Как бывает в моменты волнения, я совершенно не думала ни о чем другом, кроме как о всяких страхах и, естественно, ни о какой предосторожности и речи не было. Промчалась по коридорам и, открыв дверь, вылетела на улицу, не сбавляя скорости. А там на мгновение запнувшись, окончательно остолбенела.

– Где Кьелл? – еще на что-то надеясь, задала я вопрос мужчине, который изучал меня таким неприятным взглядом.

– А причем здесь Ледяной, ты ведь сюда бежала к своему мужчине, – с ухмылкой говорил он и стал продвигаться ко мне ближе, я же машинально начала пятиться к двери. Дернувшись, попыталась убежать обратно в дом, да только куда мне до скорости норманн, он оказался быстрее, и вот уже дверь захлопнута, а я прижата к ней.

– Мне понравилось, как ты бежала ко мне навстречу, с распахнутыми глазками, сбитым дыханием, это, знаешь ли, волнует, – он вдавливал меня в дверь своим телом, и я уже откровенно паниковала, хоть и старалась взять себя в руки.

– Кто тебе сказал, что я бежала к тебе, я бежала к своему мужчине, к Ледяному, а ты просто мимо проходил, – ага, Хелли, хорохориться - это твое все, даже в самой убогой ситуации, делай вид, что все идет по плану, вдруг поверят, что план у тебя такой странный.

– Милая, не разочаровывай меня, я специально вернулся за тобой, а мог же бросить и сдохла бы со всеми, так что благодари своего спасителя, – вот же гнусный тип, не зря имя такое говорящее: Гнус.

Я уже хотела сказать какую-нибудь колкость в ответ, вот только закрались у меня страшные мысли, что значит, вернулся, и что значит, все сдохнут, о чем это он?

– А ты разве не со всеми защищал нас от вражеских захватчиков, – скучающим голосом спросила, стараясь смотреть в сторону и не дышать, потому что в момент вдоха моя грудь касалась его, и реакция уже ощущается, противно так.

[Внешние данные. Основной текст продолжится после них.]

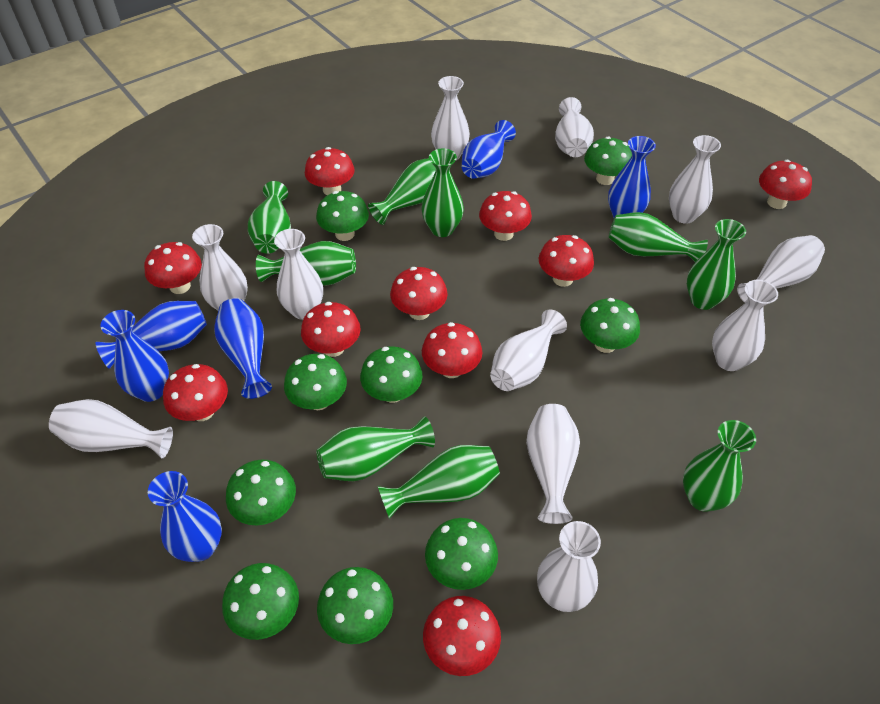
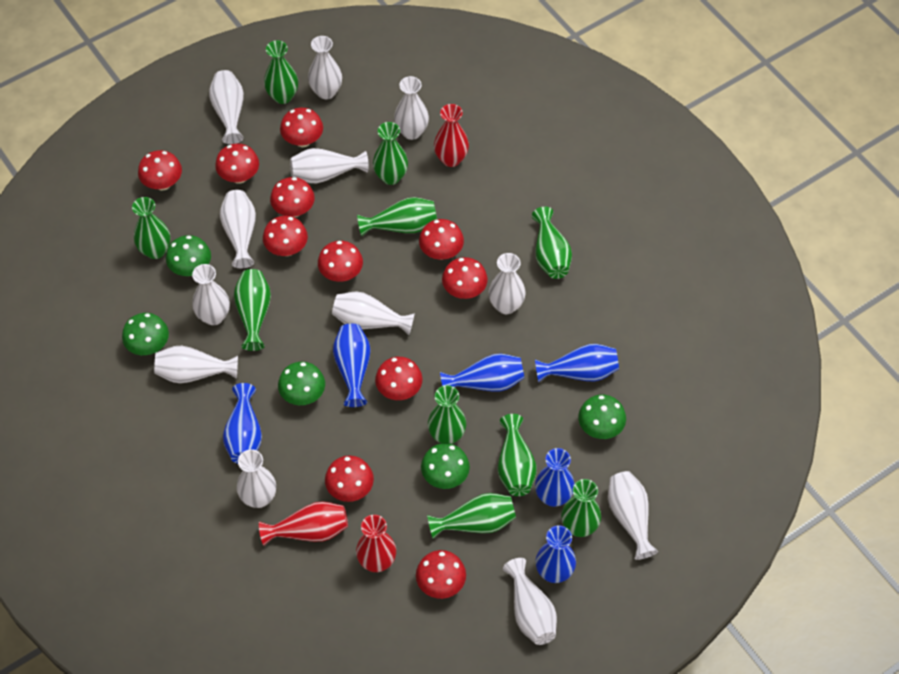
green mushroom: 9 -> 5
green vase: 9 -> 10
red mushroom: 10 -> 11
red vase: 0 -> 3
white vase: 11 -> 12

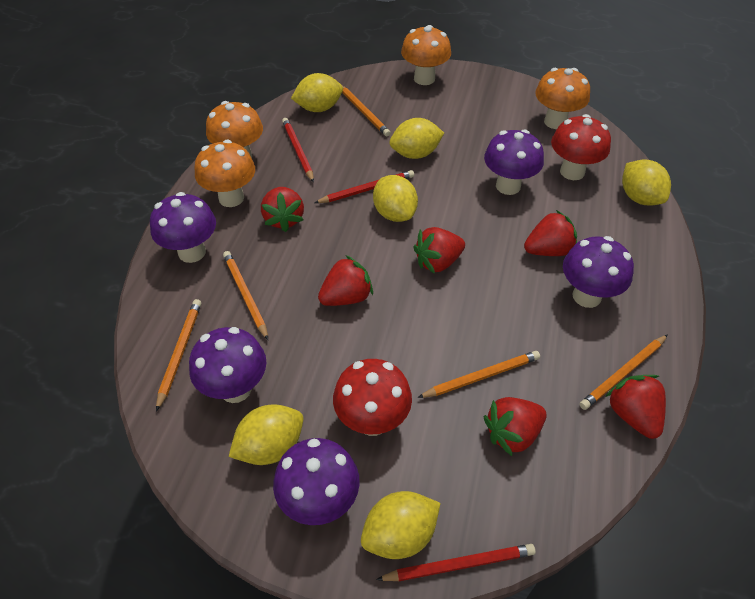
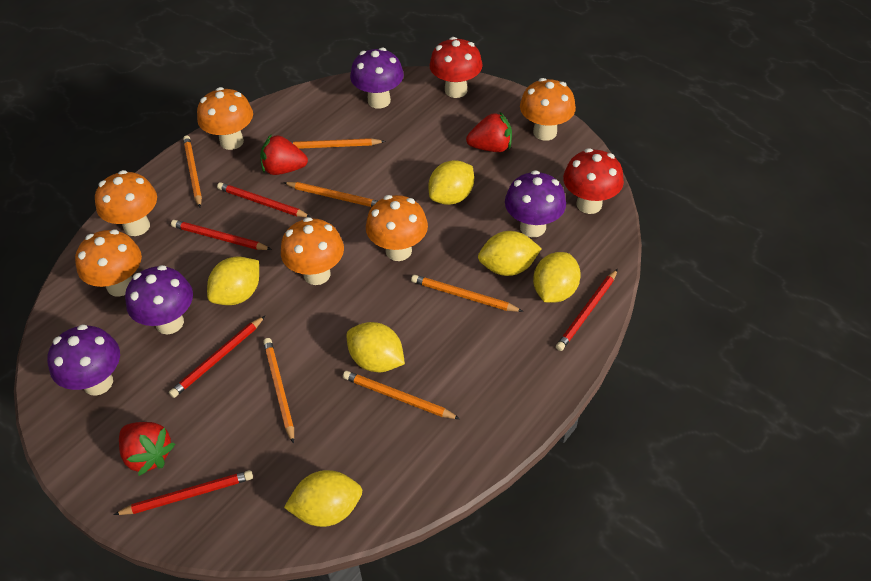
orange mushroom: 4 -> 6
orange pencil: 5 -> 6
purple mushroom: 5 -> 4
red pencil: 3 -> 5
red strawberry: 6 -> 3

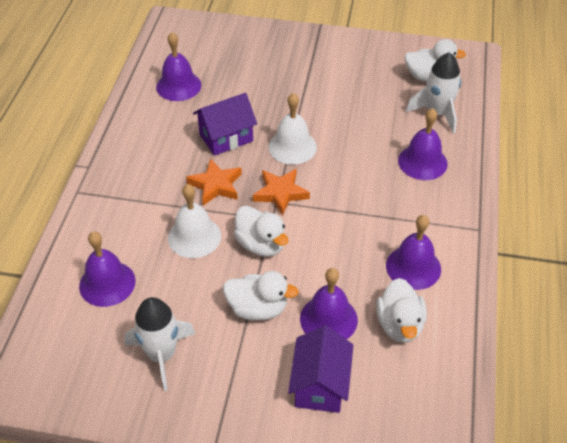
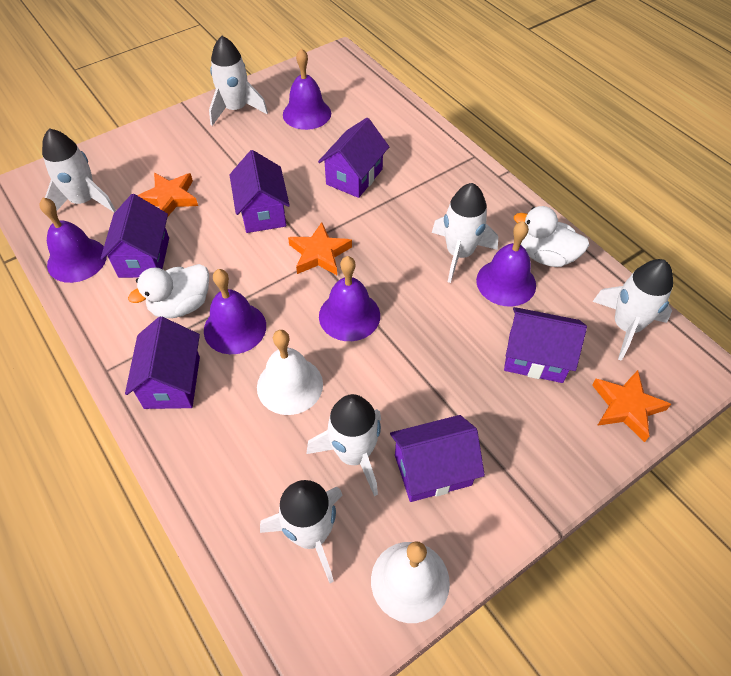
orange star: 2 -> 3
purple house: 2 -> 6
white duck: 4 -> 2
white rocket: 2 -> 6

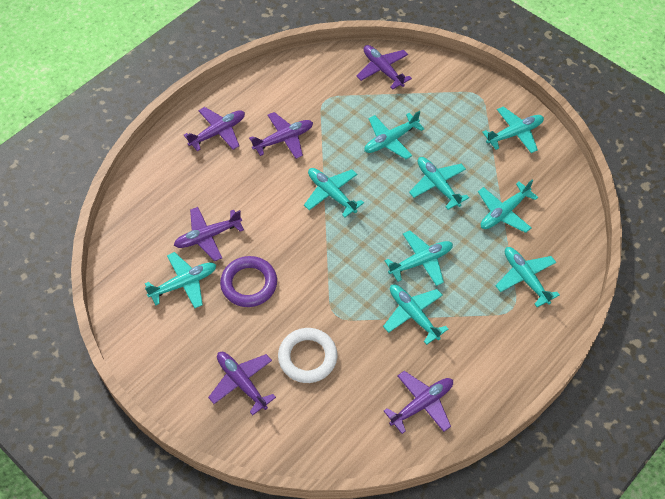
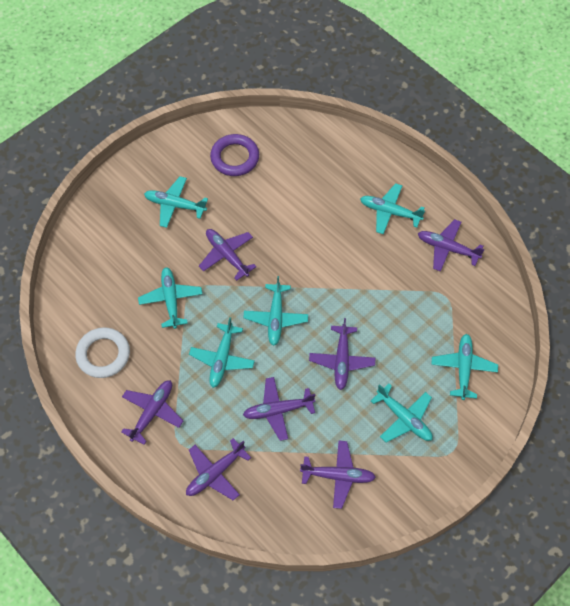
purple plane: 6 -> 7
turquoise plane: 9 -> 7

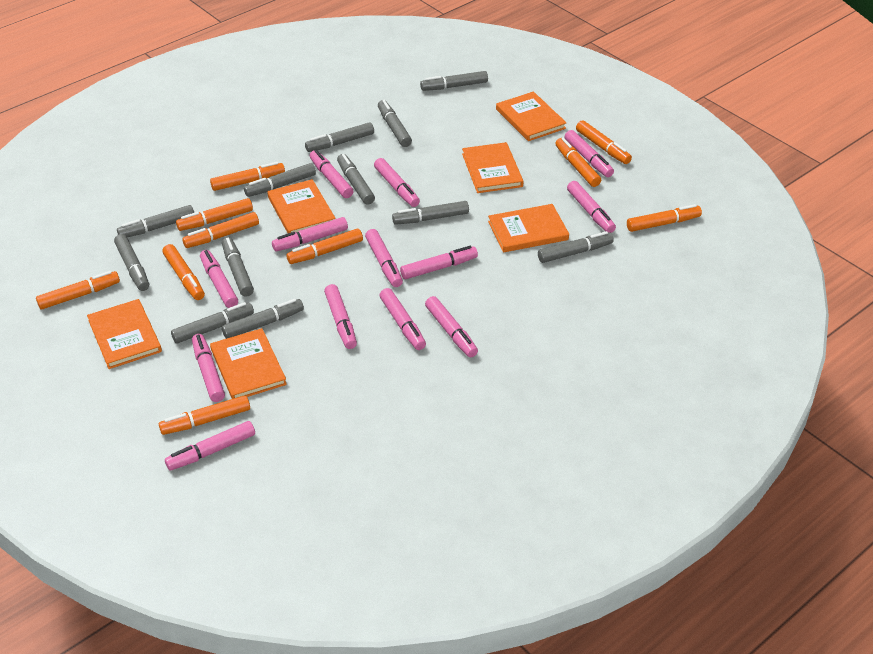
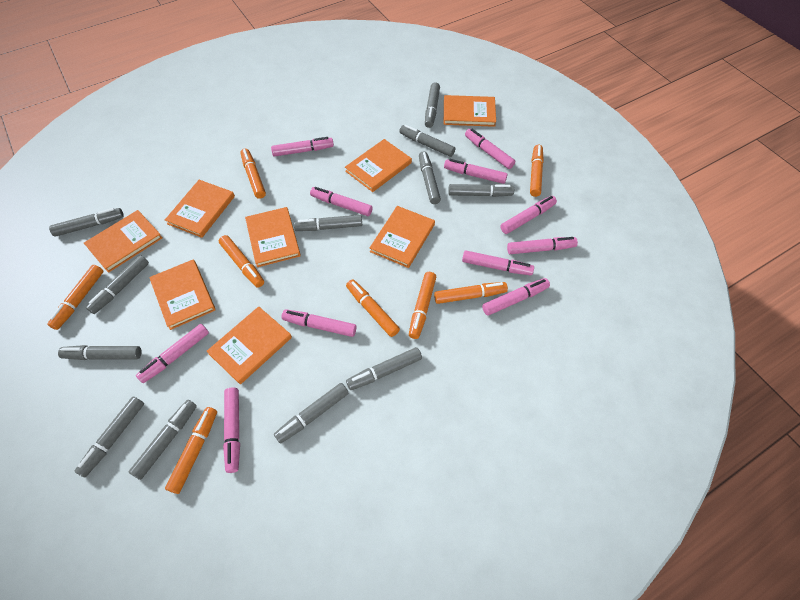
orange book: 6 -> 8
orange marker: 10 -> 8
pink marker: 13 -> 11

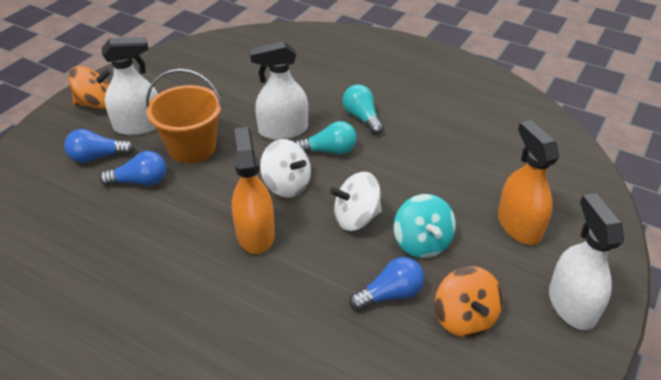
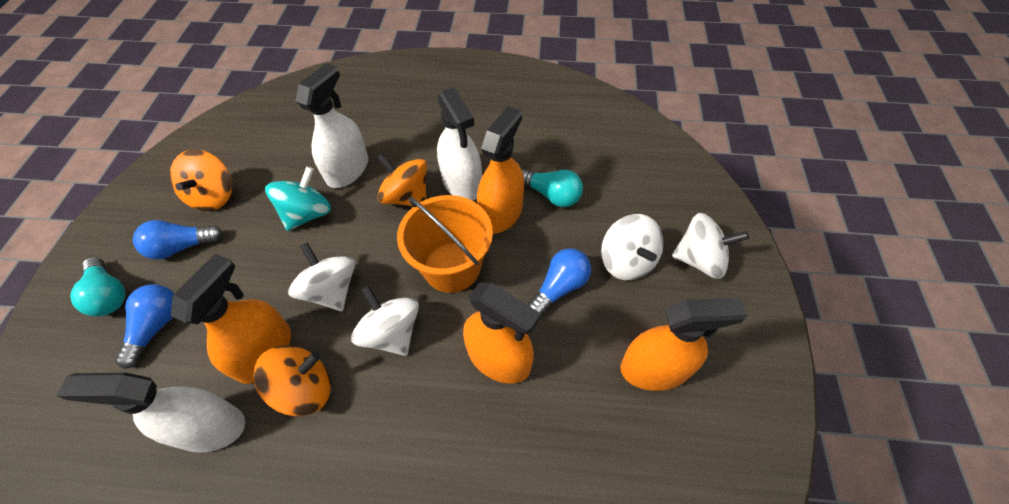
orange spinning top: 2 -> 3
orange spray bottle: 2 -> 4
white spinning top: 2 -> 4

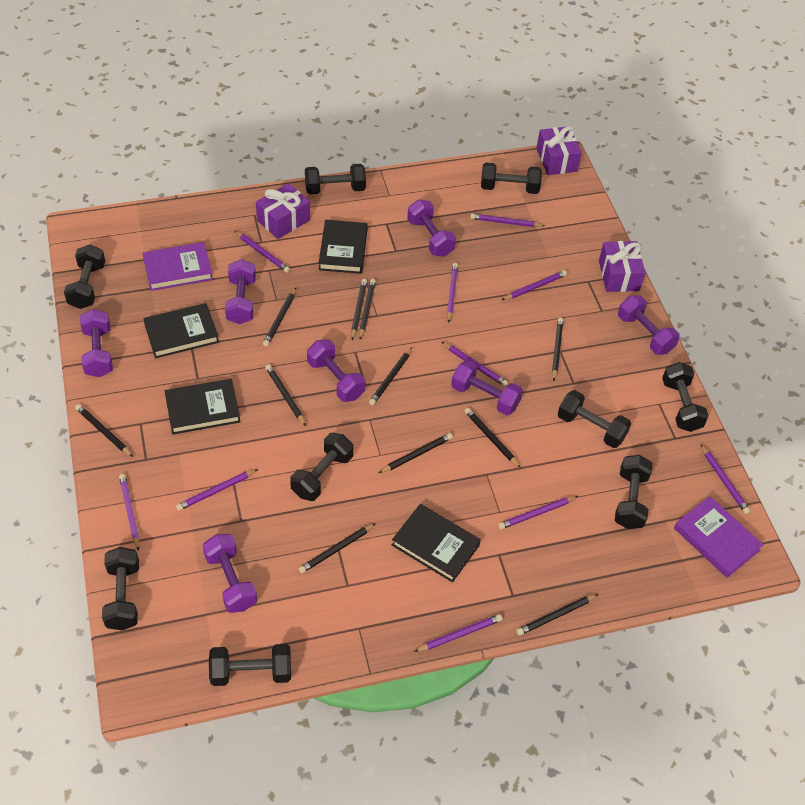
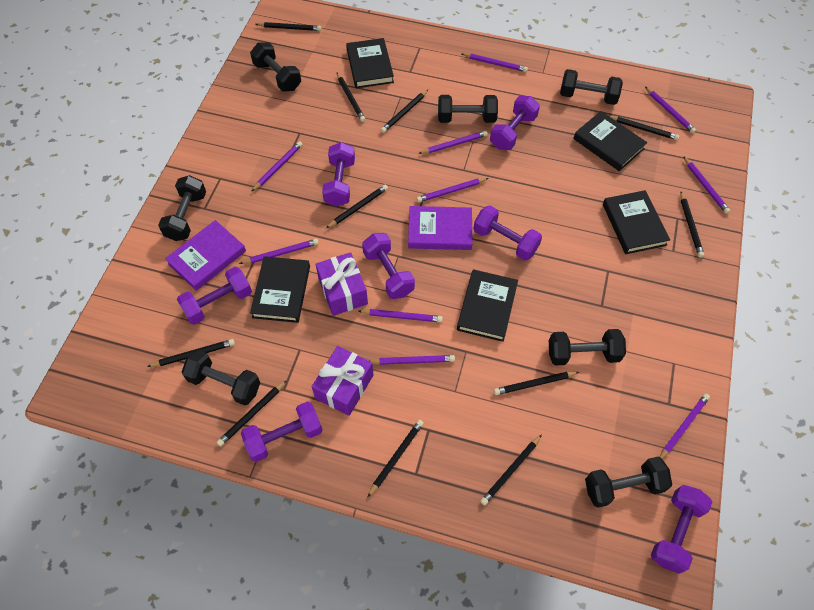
black book: 4 -> 5
black dumbbell: 9 -> 7
purple gift: 3 -> 2

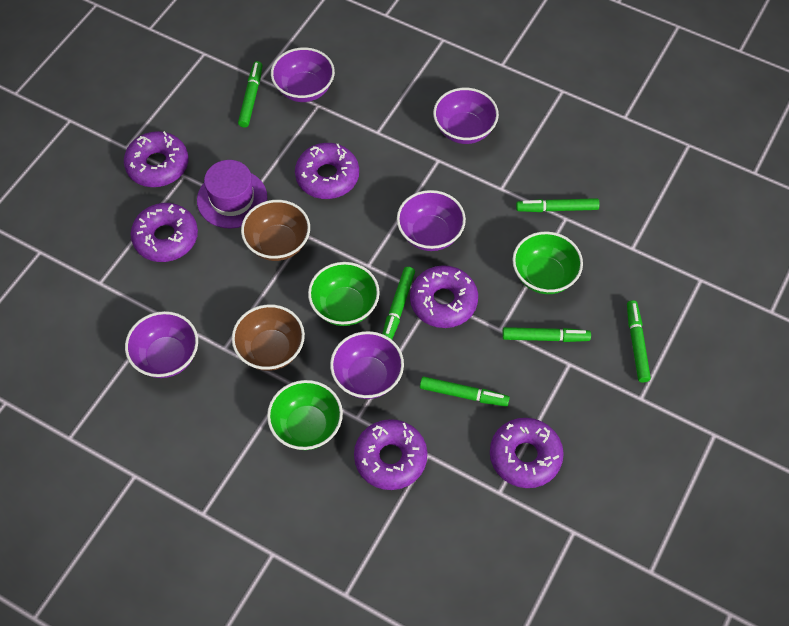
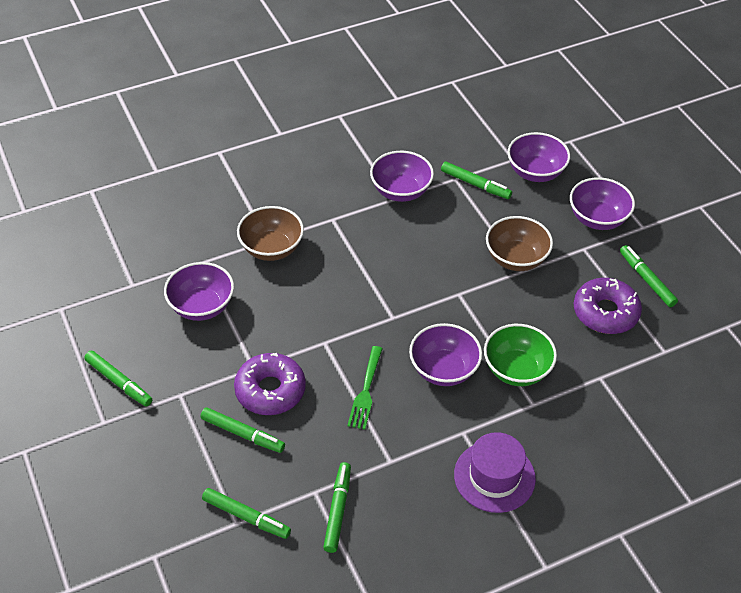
green bowl: 3 -> 1
green fork: 0 -> 1
purple donut: 6 -> 2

– Я что, похож на дурака, хватит, пожил в этом их обществе: «все общее, все для всех», я не для этого гну спину, чтобы всем был достаток, я заслуживаю быть не просто богаче, я заслуживаю всего, а не тех крох, которые мне перепадают, поскольку считается, что воину много не нужно, а уже когда появится женщина, тогда появятся блага. Я хочу жить в свое удовольствие, так что мне не по пути с остальными, поэтому я и договорился с королем, ему ведь нужны были сведения, а меня вполне устроила его цена. Вот только наше знакомство, крошка, не давало покоя, и я решил забрать тебя, побыть спасителем, женщины ведь любят благодарить своих спасителей, – я сейчас вырву, задолбал тереться об меня, я что - дерево, а он меня метит?